Hamish Brown (TAC49, p16) is of course right that map and compass leave no marks. But you leave marks anyway: a popular route becomes a mark on the landscape. Human presence is the norm. Most wild country is semi-wild at best. Arabia's Empty Quarter wasn't empty to Thesiger's Bedouin. The real issue is: what constitutes use, what destruction? Wasn't Brown's "virgin" Knoydart a result of the Clearances? Are blobs of paint a greater eyesore than ruined farms? I may not like paint, signposts and cable cars, but I agree with Richard Gilbert (TAC48, p16) that the Austrians have done a fairly good job of preserving their mountains - including the farming communities on them.

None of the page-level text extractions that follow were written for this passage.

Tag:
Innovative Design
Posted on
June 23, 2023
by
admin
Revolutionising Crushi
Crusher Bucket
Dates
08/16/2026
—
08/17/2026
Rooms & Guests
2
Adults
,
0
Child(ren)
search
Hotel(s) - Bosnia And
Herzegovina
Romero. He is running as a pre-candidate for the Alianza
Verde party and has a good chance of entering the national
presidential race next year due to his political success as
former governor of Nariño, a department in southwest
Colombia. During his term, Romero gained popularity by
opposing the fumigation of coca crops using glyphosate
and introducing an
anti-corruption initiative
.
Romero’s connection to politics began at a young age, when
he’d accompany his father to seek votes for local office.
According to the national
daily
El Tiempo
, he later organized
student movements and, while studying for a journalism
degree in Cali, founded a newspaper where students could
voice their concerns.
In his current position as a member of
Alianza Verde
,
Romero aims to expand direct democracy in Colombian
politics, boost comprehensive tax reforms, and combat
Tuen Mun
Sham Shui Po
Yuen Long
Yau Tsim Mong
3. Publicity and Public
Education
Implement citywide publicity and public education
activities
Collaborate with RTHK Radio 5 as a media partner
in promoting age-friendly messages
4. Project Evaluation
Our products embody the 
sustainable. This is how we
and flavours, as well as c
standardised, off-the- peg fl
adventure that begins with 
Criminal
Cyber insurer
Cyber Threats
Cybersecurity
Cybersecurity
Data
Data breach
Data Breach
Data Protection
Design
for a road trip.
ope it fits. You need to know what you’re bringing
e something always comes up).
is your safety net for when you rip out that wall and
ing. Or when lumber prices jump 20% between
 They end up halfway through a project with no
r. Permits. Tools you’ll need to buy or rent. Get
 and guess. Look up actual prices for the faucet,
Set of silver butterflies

Walking holidays have taken me to a dozen European countries, and only in the UK are marked routes not the norm. Is this because areas such as the Highlands are so wild that route-marking is not feasible? Not at all: there have been marked trails in the Norwegian Alps since the late 19th century - and, compared to Jotunheimen, the Ben Nevis range is kid's stuff. Is it because people on the continent are soft? They beat you to the South Pole and at football. Or could it be that the German, French, Czech etc walking and mountaineering clubs feel that they should cater to everyone who wants a bit of fresh air? My experience, having organised hillwalks for people from all over the world, is that the proper use of map and compass is something most of them will never learn. Backbearings? A synonym for backpacking. The superb Swiss 1:25000 topographic map, which makes me drool, leaves them stone cold. Should they therefore be kept off the hills?
I can think of several reasons for the resistance against markings in the UK:
- Latent Thatcherism. Everywhere, route-marking is a service provided free of charge by volunteers from the local branch of the mountaineering club. This means that a potential market is being distorted, which is un-British.
- Class. The hills must remain the playground of the select few - tough as Hugh Munro's boots, preferably bearded. Soft ignoramuses must be kept in their places (ie on the couch, by the TV).
- Hair shirts. The absence of marked trails could be part of a complex which includes cowering behind a rock with a thermos at lunchtime and waxing lyrical about bothies with wrecked interiors. Learning by getting lost is probably thought to instil moral fibre.
Of course, the whole populism/puritanism controversy will be history pretty soon. Most of my UN club customers are grey-haired now, like myself. Op Lemen Voeten, a Dutch hillwalkers' magazine which I helped to get going in the 1970s, is written and read mainly by oldies these days. Never mind what you all think about pedestrian correctness: the future is a blob of flesh plugged into a virtual reality machine 24 hours a day from birth, until the shareholders tell a Bill Gates clone that it's killer-virus time. There will be no farming north of 50º latitude, either. The countryside will be empty apart from an occasional ancient biped, crawling along with a scrap of fading map and a battered compass in its withered claw, muttering mantras about Munros amid mountains from which the last trace of paint has long gone.
PS - Murdo is to be seen wearing a German Pickelhaube on p17 of TAC49. The well-known Deutschnationalist Jorg Haider will be thrilled: the Wilde Kaiser is in Austria.